• Actions to take:
1. Summarize the text on TrailBio® A9 Dopaminergic Neurons in two sentences.
2. In the text on TrailBio® A9 Dopaminergic Neurons, copy the passage starting at "Expression of Neuronal" and ending at "M7000 Imaging System.", substituting "characteristic" for "typical".

• Study text:
Description
Data and Figures
Phenotypic & Transcriptomic Characterization
Cell Viability and Morphology
TrailBio® A9 Dopaminergic Neuron progenitors exhibit high viability upon thaw (A) and display characteristic morphological features of maturing dopaminergic neurons as shown in brightfield images at day 3 (B), day 7 (C) and day 14 (D) post–thaw.
Cellular Characterization by Flow Cytometry
Day 14 post-thaw matured TrailBio® A9 Dopaminergic Neurons exhibit strong expression of canonical neuronal markers, (A) TUBB 3 (Beta-Tubulin III as shown using the antibody TUJ1) and (B) TH (Tyrosine Hydroxylase) as shown by FACS.
Gene Expression Analysis by RNA-Seq
Bulk RNA-sequencing confirms the successful stepwise differentiation of TrailBio® A9 cells into dopaminergic neurons. Gene expression analysis was performed at key developmental stages. (A) Comparison of dopaminergic progenitors to the initial iPSC population reveals a significant downregulation of pluripotency markers (e.g., POU5F1, NANOG) and a robust upregulation of genes associated with neural fate (PAX6), midbrain identity (FOXA2, LMX1A) and dopaminergic specification (NR4A2). This confirms a successful exit from pluripotency and appropriate regional patterning. (B) Subsequent comparison of day 14 neurons to the progenitor population demonstrates a marked induction of genes critical for dopaminergic neuron function and maturation, including dopamine synthesis (TH), transport (SLC6A3/DAT) and synaptic transmission (SYP), indicating the generation of mature post-mitotic neurons.
Expression of Neuronal Markers by Immunocytochemistry
TrailBio® A9 Dopaminergic Neurons express typical markers of neural differentiation. Immunocytochemistry of day 14 post-thaw cells show expression of Synapsin 1 (SYN1), Neurofilament (NF), Nuclear receptor-related factor 1 (NURR1), Beta-Tubulin III (TUBB3) and nuclei (DAPI). Images were taken at 10X magnification on the EVOS M7000 Imaging System.

• Material supplied:
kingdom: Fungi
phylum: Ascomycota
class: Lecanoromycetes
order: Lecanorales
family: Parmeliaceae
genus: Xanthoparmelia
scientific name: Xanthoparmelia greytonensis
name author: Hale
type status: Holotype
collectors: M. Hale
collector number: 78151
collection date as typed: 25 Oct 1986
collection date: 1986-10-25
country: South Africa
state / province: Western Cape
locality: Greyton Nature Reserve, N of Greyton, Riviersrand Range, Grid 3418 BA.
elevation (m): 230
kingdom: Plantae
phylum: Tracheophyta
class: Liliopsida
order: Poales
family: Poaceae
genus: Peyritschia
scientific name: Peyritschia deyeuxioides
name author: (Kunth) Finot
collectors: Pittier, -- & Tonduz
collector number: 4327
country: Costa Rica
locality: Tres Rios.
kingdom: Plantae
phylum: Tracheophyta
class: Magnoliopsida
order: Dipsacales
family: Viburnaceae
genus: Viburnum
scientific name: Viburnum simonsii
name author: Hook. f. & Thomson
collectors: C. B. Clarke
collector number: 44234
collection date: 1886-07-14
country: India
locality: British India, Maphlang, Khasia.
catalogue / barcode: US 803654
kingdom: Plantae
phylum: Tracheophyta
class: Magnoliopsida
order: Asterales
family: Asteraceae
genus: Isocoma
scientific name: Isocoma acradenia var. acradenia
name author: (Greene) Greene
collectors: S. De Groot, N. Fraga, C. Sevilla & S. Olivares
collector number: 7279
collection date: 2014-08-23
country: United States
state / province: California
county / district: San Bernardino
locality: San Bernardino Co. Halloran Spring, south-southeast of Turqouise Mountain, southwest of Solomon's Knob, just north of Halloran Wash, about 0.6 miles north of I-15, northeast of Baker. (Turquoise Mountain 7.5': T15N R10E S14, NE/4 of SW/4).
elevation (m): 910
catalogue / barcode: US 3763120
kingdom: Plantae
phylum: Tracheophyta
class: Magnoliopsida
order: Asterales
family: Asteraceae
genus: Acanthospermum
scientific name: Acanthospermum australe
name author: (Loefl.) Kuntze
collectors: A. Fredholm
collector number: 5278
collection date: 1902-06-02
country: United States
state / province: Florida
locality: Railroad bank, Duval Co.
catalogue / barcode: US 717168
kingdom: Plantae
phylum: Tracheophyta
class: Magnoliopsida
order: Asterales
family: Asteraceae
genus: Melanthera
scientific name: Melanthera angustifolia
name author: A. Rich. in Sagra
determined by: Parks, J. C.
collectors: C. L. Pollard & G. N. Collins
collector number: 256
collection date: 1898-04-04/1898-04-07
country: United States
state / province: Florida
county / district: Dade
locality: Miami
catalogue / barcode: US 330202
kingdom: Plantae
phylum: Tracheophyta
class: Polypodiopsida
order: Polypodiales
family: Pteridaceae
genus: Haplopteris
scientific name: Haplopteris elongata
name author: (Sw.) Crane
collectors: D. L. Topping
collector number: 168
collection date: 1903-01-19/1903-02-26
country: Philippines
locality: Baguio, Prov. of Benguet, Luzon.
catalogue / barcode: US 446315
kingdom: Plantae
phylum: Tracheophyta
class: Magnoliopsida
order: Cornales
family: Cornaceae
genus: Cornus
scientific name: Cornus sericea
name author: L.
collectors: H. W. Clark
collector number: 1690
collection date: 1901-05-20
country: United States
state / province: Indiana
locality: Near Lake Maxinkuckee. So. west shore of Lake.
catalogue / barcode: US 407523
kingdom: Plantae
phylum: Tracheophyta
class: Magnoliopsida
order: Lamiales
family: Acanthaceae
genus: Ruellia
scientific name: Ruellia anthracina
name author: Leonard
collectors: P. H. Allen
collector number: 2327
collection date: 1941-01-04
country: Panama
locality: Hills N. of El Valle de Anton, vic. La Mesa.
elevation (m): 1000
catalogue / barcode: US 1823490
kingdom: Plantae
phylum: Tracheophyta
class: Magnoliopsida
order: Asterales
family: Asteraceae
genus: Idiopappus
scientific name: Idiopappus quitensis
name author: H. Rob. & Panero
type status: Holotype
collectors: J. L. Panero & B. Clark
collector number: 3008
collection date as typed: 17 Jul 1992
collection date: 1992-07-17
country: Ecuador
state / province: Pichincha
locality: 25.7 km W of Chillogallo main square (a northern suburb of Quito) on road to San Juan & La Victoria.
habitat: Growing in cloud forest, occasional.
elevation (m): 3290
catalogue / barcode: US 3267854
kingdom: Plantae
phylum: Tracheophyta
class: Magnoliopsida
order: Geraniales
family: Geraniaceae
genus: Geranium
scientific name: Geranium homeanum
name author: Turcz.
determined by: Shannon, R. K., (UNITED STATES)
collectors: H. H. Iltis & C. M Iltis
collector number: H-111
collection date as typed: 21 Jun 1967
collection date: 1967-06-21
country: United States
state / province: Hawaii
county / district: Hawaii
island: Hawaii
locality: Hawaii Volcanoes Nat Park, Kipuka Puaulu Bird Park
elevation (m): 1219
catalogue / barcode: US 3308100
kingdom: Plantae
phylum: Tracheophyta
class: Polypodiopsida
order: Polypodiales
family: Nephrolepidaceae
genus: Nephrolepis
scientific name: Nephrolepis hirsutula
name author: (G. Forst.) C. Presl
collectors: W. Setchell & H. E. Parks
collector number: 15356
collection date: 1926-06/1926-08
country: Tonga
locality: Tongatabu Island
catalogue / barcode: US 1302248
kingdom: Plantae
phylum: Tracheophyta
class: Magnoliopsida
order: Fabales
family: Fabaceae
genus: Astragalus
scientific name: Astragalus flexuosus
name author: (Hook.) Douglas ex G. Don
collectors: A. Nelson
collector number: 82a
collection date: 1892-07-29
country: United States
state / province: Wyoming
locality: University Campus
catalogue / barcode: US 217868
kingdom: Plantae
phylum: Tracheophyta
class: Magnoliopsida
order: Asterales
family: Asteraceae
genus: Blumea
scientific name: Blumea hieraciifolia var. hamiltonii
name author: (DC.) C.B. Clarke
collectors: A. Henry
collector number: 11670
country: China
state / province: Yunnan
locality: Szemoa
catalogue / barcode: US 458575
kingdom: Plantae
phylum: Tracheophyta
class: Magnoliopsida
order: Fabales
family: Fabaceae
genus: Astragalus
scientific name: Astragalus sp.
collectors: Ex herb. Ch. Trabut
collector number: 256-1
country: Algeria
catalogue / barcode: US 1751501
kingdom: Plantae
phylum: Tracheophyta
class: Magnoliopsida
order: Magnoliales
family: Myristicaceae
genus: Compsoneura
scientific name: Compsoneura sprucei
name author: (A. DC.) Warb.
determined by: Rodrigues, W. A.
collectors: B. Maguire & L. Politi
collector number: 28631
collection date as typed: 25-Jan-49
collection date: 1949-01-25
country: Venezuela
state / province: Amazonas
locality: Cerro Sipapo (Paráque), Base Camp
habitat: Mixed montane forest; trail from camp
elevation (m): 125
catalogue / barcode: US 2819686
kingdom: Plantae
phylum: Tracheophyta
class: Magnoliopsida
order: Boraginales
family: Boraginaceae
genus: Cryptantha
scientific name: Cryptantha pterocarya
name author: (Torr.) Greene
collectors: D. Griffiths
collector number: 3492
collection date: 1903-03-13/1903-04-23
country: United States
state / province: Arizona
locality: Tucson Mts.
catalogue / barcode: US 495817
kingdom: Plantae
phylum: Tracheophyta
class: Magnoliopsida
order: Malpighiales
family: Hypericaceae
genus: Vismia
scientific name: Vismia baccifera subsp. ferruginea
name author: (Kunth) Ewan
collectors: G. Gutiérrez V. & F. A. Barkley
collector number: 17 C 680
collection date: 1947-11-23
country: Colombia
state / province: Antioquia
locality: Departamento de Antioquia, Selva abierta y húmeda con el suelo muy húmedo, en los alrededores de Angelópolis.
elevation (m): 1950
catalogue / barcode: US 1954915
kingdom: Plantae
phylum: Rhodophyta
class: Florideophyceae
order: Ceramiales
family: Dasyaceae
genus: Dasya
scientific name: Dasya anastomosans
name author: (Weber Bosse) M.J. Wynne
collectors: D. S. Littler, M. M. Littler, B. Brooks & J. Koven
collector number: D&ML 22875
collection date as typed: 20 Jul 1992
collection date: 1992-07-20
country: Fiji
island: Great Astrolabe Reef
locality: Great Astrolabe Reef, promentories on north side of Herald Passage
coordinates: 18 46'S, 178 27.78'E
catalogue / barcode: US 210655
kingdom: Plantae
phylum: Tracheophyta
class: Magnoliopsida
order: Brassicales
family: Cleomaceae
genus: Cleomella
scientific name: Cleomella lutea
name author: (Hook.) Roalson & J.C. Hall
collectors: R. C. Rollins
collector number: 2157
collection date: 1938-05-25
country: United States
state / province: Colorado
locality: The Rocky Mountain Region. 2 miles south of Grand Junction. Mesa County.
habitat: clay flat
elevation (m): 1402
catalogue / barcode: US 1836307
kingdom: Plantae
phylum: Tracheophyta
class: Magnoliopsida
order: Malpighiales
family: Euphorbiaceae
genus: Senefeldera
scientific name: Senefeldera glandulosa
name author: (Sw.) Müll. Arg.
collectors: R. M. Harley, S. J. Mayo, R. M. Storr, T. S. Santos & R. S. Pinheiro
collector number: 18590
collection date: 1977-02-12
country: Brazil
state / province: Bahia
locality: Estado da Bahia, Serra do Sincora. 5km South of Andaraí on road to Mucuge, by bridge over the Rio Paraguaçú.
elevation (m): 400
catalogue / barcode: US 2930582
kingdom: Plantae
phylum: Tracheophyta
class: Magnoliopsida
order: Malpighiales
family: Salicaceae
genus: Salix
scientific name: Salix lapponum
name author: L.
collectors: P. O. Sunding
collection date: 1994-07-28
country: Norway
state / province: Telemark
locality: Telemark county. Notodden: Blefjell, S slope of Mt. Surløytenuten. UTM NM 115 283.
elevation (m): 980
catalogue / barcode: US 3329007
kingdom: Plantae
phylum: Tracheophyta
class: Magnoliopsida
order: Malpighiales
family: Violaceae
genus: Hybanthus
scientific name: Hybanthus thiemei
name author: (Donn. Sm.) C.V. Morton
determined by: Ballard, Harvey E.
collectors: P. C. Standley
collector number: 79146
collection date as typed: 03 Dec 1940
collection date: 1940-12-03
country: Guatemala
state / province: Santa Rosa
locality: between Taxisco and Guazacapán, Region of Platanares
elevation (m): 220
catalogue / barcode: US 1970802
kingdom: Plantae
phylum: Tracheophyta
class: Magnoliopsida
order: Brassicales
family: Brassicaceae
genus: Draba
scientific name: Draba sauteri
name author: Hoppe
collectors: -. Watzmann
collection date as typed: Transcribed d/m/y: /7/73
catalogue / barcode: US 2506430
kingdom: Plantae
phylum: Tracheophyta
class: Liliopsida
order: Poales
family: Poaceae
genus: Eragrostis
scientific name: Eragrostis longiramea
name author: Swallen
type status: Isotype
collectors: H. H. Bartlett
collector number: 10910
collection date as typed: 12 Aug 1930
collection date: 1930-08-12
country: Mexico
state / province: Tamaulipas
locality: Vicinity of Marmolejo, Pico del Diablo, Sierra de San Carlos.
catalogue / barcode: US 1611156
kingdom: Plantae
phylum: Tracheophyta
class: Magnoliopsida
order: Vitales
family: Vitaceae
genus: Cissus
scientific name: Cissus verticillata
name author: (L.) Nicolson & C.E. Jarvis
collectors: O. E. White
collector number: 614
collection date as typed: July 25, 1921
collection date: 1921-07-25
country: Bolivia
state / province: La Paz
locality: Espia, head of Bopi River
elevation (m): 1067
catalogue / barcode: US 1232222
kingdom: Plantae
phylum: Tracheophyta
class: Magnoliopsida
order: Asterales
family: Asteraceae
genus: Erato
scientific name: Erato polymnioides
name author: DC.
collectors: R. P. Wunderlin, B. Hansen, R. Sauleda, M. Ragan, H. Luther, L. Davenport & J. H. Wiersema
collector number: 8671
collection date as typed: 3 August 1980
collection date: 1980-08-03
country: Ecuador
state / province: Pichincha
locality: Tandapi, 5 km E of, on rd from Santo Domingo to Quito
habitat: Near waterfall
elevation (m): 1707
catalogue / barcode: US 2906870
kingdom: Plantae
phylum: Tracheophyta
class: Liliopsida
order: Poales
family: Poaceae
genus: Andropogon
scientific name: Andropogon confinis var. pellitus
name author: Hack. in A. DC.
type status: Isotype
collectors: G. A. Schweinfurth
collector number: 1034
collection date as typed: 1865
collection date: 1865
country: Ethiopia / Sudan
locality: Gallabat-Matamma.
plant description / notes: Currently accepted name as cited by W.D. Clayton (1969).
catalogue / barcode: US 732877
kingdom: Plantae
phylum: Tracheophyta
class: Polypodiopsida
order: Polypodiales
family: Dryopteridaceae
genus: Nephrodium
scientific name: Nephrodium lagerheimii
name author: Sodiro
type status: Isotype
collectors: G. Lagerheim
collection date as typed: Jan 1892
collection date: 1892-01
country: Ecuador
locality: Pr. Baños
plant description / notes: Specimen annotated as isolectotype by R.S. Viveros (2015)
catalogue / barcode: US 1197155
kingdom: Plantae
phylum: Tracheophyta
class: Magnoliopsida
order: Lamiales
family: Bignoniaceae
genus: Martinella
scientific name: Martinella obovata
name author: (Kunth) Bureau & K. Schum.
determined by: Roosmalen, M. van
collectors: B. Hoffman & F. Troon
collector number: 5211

• Written answers:
1. TrailBio® A9 Dopaminergic Neuron progenitors show high viability upon thaw and develop the morphological features of maturing dopaminergic neurons by day 14 post-thaw. Flow cytometry, bulk RNA-sequencing and immunocytochemistry show that the cells exit pluripotency and, by day 14, express neuronal and dopaminergic markers such as TUBB3, TH, SLC6A3/DAT and SYP.

2.
Expression of Neuronal Markers by Immunocytochemistry
TrailBio® A9 Dopaminergic Neurons express characteristic markers of neural differentiation. Immunocytochemistry of day 14 post-thaw cells show expression of Synapsin 1 (SYN1), Neurofilament (NF), Nuclear receptor-related factor 1 (NURR1), Beta-Tubulin III (TUBB3) and nuclei (DAPI). Images were taken at 10X magnification on the EVOS M7000 Imaging System.